Vale à pena ler a entrevista da professora Alice Amsden. Além de identificar a principal mudança que ocorreu no país, ela desmistifica alguns pontos que ainda hoje muita gente tem dificuldade de entender.
Alice Amsden era uma das mais importantes economistas heterodoxas de hoje. Mergulhou no processo de industrialização asiático e destrinchou o papel do Estado como indutor do desenvolvimento.
Professora de economia política no Massachusetts Institute of Technology (MIT), ela morreu no dia 15, em Cambridge (EUA), aos 68 anos.
Um mês antes, deu esta entrevista à Folha. Nela, fez elogios ao desenvolvimento brasileiro, afirmando que o país realizou uma “revolução racional” e enfatizando a importância da Petrobras.

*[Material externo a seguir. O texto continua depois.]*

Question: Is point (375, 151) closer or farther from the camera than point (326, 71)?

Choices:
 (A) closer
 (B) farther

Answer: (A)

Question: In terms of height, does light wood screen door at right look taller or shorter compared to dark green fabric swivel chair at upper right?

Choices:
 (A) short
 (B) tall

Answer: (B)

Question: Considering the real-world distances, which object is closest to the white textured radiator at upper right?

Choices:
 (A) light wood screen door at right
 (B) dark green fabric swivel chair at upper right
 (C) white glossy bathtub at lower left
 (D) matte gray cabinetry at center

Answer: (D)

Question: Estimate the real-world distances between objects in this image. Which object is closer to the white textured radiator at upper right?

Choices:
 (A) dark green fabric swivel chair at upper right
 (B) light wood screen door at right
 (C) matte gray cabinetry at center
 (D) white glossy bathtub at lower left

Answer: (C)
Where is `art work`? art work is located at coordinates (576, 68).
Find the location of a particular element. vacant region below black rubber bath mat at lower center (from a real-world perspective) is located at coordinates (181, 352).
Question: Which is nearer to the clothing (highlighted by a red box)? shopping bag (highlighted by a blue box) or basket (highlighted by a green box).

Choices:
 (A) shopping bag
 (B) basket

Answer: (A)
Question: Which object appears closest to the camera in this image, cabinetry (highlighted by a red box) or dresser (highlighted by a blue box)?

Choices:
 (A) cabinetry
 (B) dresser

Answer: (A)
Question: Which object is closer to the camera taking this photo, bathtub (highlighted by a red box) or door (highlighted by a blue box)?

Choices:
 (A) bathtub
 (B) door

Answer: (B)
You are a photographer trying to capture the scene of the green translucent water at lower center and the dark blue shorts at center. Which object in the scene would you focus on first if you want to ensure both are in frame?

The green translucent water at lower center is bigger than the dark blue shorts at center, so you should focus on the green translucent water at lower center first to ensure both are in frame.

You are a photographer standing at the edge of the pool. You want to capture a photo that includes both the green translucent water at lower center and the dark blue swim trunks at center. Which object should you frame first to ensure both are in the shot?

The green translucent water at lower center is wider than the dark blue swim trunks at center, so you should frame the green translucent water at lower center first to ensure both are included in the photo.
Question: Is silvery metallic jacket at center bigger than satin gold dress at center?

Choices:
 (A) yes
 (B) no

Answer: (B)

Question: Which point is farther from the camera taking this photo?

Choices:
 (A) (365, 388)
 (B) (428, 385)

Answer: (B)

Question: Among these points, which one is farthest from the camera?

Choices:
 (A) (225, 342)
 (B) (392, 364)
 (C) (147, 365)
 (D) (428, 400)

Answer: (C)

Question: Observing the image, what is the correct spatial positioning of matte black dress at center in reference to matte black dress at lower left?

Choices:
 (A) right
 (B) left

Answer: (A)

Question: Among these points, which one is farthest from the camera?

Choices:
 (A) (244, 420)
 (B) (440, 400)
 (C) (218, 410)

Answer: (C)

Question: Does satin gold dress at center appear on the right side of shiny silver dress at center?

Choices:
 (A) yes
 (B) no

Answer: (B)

Sua avaliação era que o país, que tem “empresários de primeira linha”, precisa ter um setor nacional forte -público e privado.
Seu livro mais importante é “A Ascensão do ‘Resto’, os Desafios ao Ocidente de Economias com Industrialização Tardia” (Unesp, 2009).
Folha – Como analisar o desenvolvimento brasileiro hoje?
Alice Amsden – Finalmente as coisas estão indo bem no Brasil, depois de 500 anos?
O que está indo certo até o ponto em que o modelo brasileiro está começando a ser copiado pelo México e pela África lusófona?
Os novos países produtores de petróleo da África estão copiando o “nacionalismo de recursos” da Petrobras, em que uma companhia de propriedade nacional, em vez de uma empresa internacional, é o centro de um negócio gigante de petróleo.
Quais foram as mudanças de longo prazo?
O Brasil parou de olhar na direção da teoria do mercado para buscar inspiração para as suas políticas.
Em vez de se dirigir para o beco sem saída das políticas universais -como o livre-comércio e as vantagens comparativas- e que eram supostamente boas para todos, começou a pensar com linhas dedutivas. Seu guia passou a ser as “experiências” de muitos países, não as teorias.
Como é esse novo modelo?
O Brasil incentiva indústrias não com base nas vantagens comparativas, mas com base no “conhecimento do negócio”.
Se o conhecimento existe no Brasil, o governo pode avançar e apoiar uma nova indústria.
Por exemplo?
A construção naval. Parabéns ao Brasil por fazer uma revolução racional.
E a questão da inovação?
Está conectada com essa revolução. O Brasil começou inovando na fronteira mundial guiado pelo modelo de suas necessidades específicas (álcool, perfuração em águas profundas), não por um modelo, como no passado, que era baseado no que a ciência determinava como necessário a ser feito em pesquisa e desenvolvimento.
Como a sra. avalia o processo de privatização e as relações entre Estado e empresários?
O Brasil melhorou as relações entre o setor de negócios privado e os servidores públicos de alto nível. Agora, por causa da “privatização de veludo”, os dois se complementam, em vez de cortar as gargantas uns dos outros.
O Brasil não fez uma privatização louca das joias da coroa, abrindo mão das melhores empresas públicas para executivos e engenheiros medíocres do exterior.
Qual o papel do setor privado no desenvolvimento?
Para ampliar o conteúdo nacional, a gestão pública pode assumir a liderança. Agora, por exemplo, a Petrobras está começando a usar navios de fornecedores nacionais e a Vale está se movendo na direção da produção de aço.
Como a sra. define o Brasil?
O Brasil é pró-capitalista, nacionalista e anti-imperialista. Com manobras inteligentes na OMC, mostrou uma forma brilhante de luta contra as tendências imperialistas do mundo desenvolvido.
Ficando mais rico, o Brasil não pode esquecer que é ainda um país muito pobre. Não pode imitar as políticas de livre mercado dos mais ricos e esperar se desenvolver.